COMMON LOON (GAVIA IMMER) BIOGEOGRAPHY AND REPRODUCTIVE SUCCESS IN AN ERA OF CLIMATE CHANGE
Climate change has the potential to shift and restrict ranges for a suite of species. The primary goal of our research was to understand the factors that determine Common Loon (Gavia immer) vulnerability to climatic change at multiple scales. We analyzed loon presence/absence in 288 lakes across the southern edge of their North American distribution using 112 abiotic and landscape-level factors. The most significant factors explaining loon presence/absence were lake salinity, acidity, and surface area. We used similar methods to compare loon occupancy and reproduction at a smaller scale (New England) and results from twenty potential predictors suggest that similar processes are driving loon presence/absence both continentally and within New England (lake salinity and lake surface area). Loon productivity, on the other hand, was best predicted using the size of the lake and its drainage basin. As few (if any) of the predictors of productivity are likely to change dramatically with climate, these outcomes suggest that future range alteration for loons due to climate change are likely to be more sensitive to annual adult survival (which will influence breeding ground settlement patterns) than environmental factors encountered on the breeding grounds.

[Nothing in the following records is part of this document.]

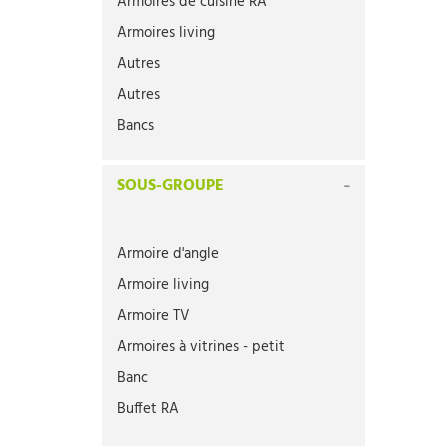
Armoires de cuisine RA
Armoires living
Autres
Autres
Bancs
Bancs RA
SOUS-GROUPE
Buffets
Buffets RA
Bureaux
Armoire d'angle
Bureaux RA
Armoire living
Canapés
Armoire TV
Chaises
Armoires à vitrines - petit
Chaises (pièce)
Banc
Chaises (pièce)
Buffet RA
Chambres d'enfant
Bureau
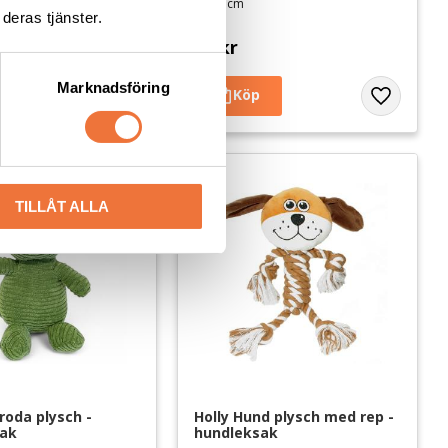
ca 35 cm
deras tjänster.
, med pipljud
79
kr
Marknadsföring
Lägg till i favoriter
Lägg till i 
TILLÅT ALLA
roda plysch - 
Holly Hund plysch med rep - 
sak
hundleksak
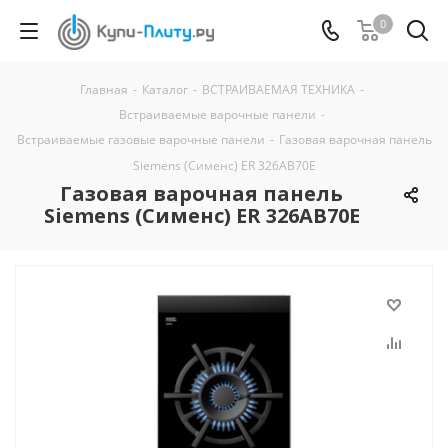
0
Главная
-
Каталог
-
ВСТРАИВАЕМАЯ ТЕХНИКА
-
Встраиваемые варочные панели
-
Встраиваемые газовые варочные панели
-
Газовая варочная панель
Siemens (Сименс) ER 326AB70E
Газовая варочная панель
Siemens (Сименс) ER 326AB70E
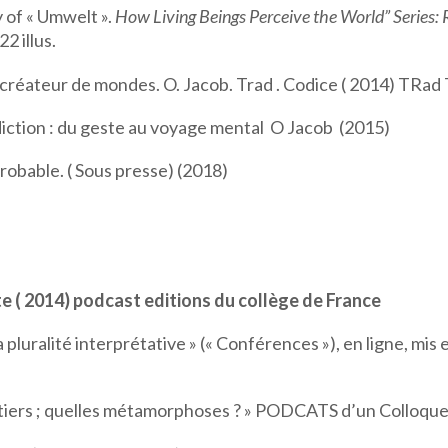
y of « Umwelt ».
How Living Beings Perceive the World” Series:
22 illus.
créateur de mondes. O. Jacob. Trad . Codice ( 2014) TRad 
ction : du geste au voyage mental O Jacob (2015)
obable. ( Sous presse) (2018)
ite ( 2014) podcast editions du collège de France
La pluralité interprétative » (« Conférences »), en ligne, mis 
étiers ; quelles métamorphoses ? » PODCATS d’un Colloque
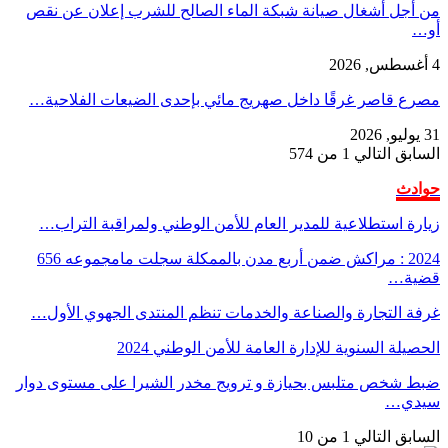
من أجل أشغال صيانة شبكة الماء الصالح للشرب إعلان عن نقص
أو…
4 أغسطس, 2026
مصرع قاصر غرقًا داخل صهريج مائي بإحدى الضيعات الفلاحية…
31 يوليو, 2026
السابق
التالي
1 من 574
حوادث
زيارة استطلاعية للمدير العام للأمن الوطني ولمراقبة التراب…
2024 : مراكش ضمن أربع مدن بالممكلة سجلت مامجموعه 656
قضية…
غرفة التجارة والصناعة والخدمات تنظم المنتدى الجهوي الأول…
الحصيلة السنوية للإدارة العامة للأمن الوطني 2024
ضبط شخص متلبس بحيازة و ترويج مخدر الشيرا على مستوى دوار
سيدي…
السابق
التالي
1 من 10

We also explored environmental predictors of individual energetic condition. Physiological measures may offer more information about the likelihood of loon persistence because they can identify relationships between energetic condition and breeding habitat quality. We used blood metabolites and behavioral observations to evaluate the energetic costs of common loons breeding on lakes across a gradient of environmental, spatial, and social conditions. We identified the number of offspring, daily maximum temperature, and latitude as the most important drivers of the energetic cost of maintaining a breeding territory. Energetic condition deteriorated toward the southern range edge and in warmer conditions, controlling for the number of offspring produced, which suggests that loons may actually be sensitive to increasing global temperatures. We suggest that as environmental conditions change in the coming years, blood metabolites offer a promising predictor of population collapse along range boundaries.